Segment Start: Supplied data

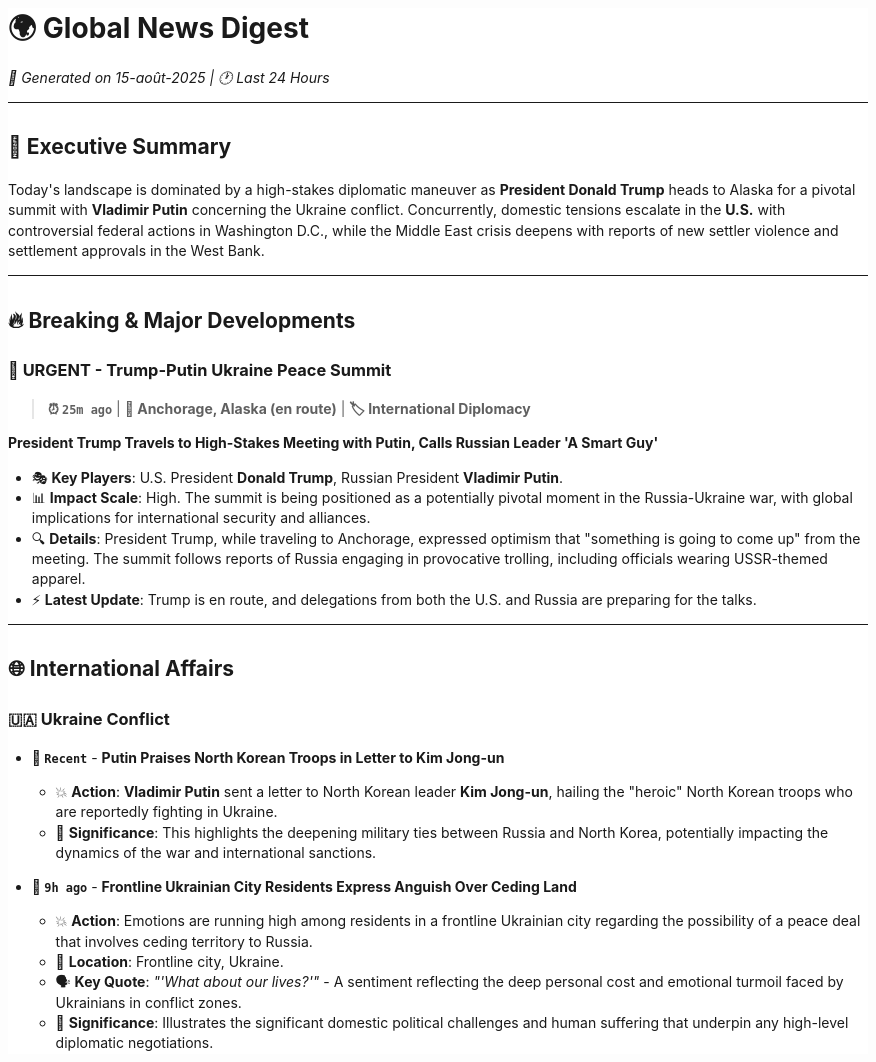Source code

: # 🌍 Global News Digest
*📅 Generated on 15-août-2025 | 🕐 Last 24 Hours*

---

## 🎯 Executive Summary
Today's landscape is dominated by a high-stakes diplomatic maneuver as **President Donald Trump** heads to Alaska for a pivotal summit with **Vladimir Putin** concerning the Ukraine conflict. Concurrently, domestic tensions escalate in the **U.S.** with controversial federal actions in Washington D.C., while the Middle East crisis deepens with reports of new settler violence and settlement approvals in the West Bank.

---

## 🔥 Breaking & Major Developments

### 🚨 **URGENT** - Trump-Putin Ukraine Peace Summit
> **⏰ `25m ago`** | **📍 Anchorage, Alaska (en route)** | **🏷️ International Diplomacy**

**President Trump Travels to High-Stakes Meeting with Putin, Calls Russian Leader 'A Smart Guy'**

- 🎭 **Key Players**: U.S. President **Donald Trump**, Russian President **Vladimir Putin**.
- 📊 **Impact Scale**: High. The summit is being positioned as a potentially pivotal moment in the Russia-Ukraine war, with global implications for international security and alliances.
- 🔍 **Details**: President Trump, while traveling to Anchorage, expressed optimism that "something is going to come up" from the meeting. The summit follows reports of Russia engaging in provocative trolling, including officials wearing USSR-themed apparel.
- ⚡ **Latest Update**: Trump is en route, and delegations from both the U.S. and Russia are preparing for the talks.

---

## 🌐 International Affairs

### 🇺🇦 **Ukraine Conflict**
- **🔴 `Recent`** - **Putin Praises North Korean Troops in Letter to Kim Jong-un**
  - 💥 **Action**: **Vladimir Putin** sent a letter to North Korean leader **Kim Jong-un**, hailing the "heroic" North Korean troops who are reportedly fighting in Ukraine.
  - 🎯 **Significance**: This highlights the deepening military ties between Russia and North Korea, potentially impacting the dynamics of the war and international sanctions.

- **🔴 `9h ago`** - **Frontline Ukrainian City Residents Express Anguish Over Ceding Land**
  - 💥 **Action**: Emotions are running high among residents in a frontline Ukrainian city regarding the possibility of a peace deal that involves ceding territory to Russia.
  - 📍 **Location**: Frontline city, Ukraine.
  - 🗣️ **Key Quote**: *"'What about our lives?'"* - A sentiment reflecting the deep personal cost and emotional turmoil faced by Ukrainians in conflict zones.
  - 🎯 **Significance**: Illustrates the significant domestic political challenges and human suffering that underpin any high-level diplomatic negotiations.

Segment End: Supplied data

Every line above is to be reproduced verbatim, and the pictures are to be omitted.

Source code

: # 🌍 Global News Digest
*📅 Generated on 15-août-2025 | 🕐 Last 24 Hours*

---

## 🎯 Executive Summary
Today's landscape is dominated by a high-stakes diplomatic maneuver as **President Donald Trump** heads to Alaska for a pivotal summit with **Vladimir Putin** concerning the Ukraine conflict. Concurrently, domestic tensions escalate in the **U.S.** with controversial federal actions in Washington D.C., while the Middle East crisis deepens with reports of new settler violence and settlement approvals in the West Bank.

---

## 🔥 Breaking & Major Developments

### 🚨 **URGENT** - Trump-Putin Ukraine Peace Summit
> **⏰ `25m ago`** | **📍 Anchorage, Alaska (en route)** | **🏷️ International Diplomacy**

**President Trump Travels to High-Stakes Meeting with Putin, Calls Russian Leader 'A Smart Guy'**

- 🎭 **Key Players**: U.S. President **Donald Trump**, Russian President **Vladimir Putin**.
- 📊 **Impact Scale**: High. The summit is being positioned as a potentially pivotal moment in the Russia-Ukraine war, with global implications for international security and alliances.
- 🔍 **Details**: President Trump, while traveling to Anchorage, expressed optimism that "something is going to come up" from the meeting. The summit follows reports of Russia engaging in provocative trolling, including officials wearing USSR-themed apparel.
- ⚡ **Latest Update**: Trump is en route, and delegations from both the U.S. and Russia are preparing for the talks.

---

## 🌐 International Affairs

### 🇺🇦 **Ukraine Conflict**
- **🔴 `Recent`** - **Putin Praises North Korean Troops in Letter to Kim Jong-un**
  - 💥 **Action**: **Vladimir Putin** sent a letter to North Korean leader **Kim Jong-un**, hailing the "heroic" North Korean troops who are reportedly fighting in Ukraine.
  - 🎯 **Significance**: This highlights the deepening military ties between Russia and North Korea, potentially impacting the dynamics of the war and international sanctions.

- **🔴 `9h ago`** - **Frontline Ukrainian City Residents Express Anguish Over Ceding Land**
  - 💥 **Action**: Emotions are running high among residents in a frontline Ukrainian city regarding the possibility of a peace deal that involves ceding territory to Russia.
  - 📍 **Location**: Frontline city, Ukraine.
  - 🗣️ **Key Quote**: *"'What about our lives?'"* - A sentiment reflecting the deep personal cost and emotional turmoil faced by Ukrainians in conflict zones.
  - 🎯 **Significance**: Illustrates the significant domestic political challenges and human suffering that underpin any high-level diplomatic negotiations.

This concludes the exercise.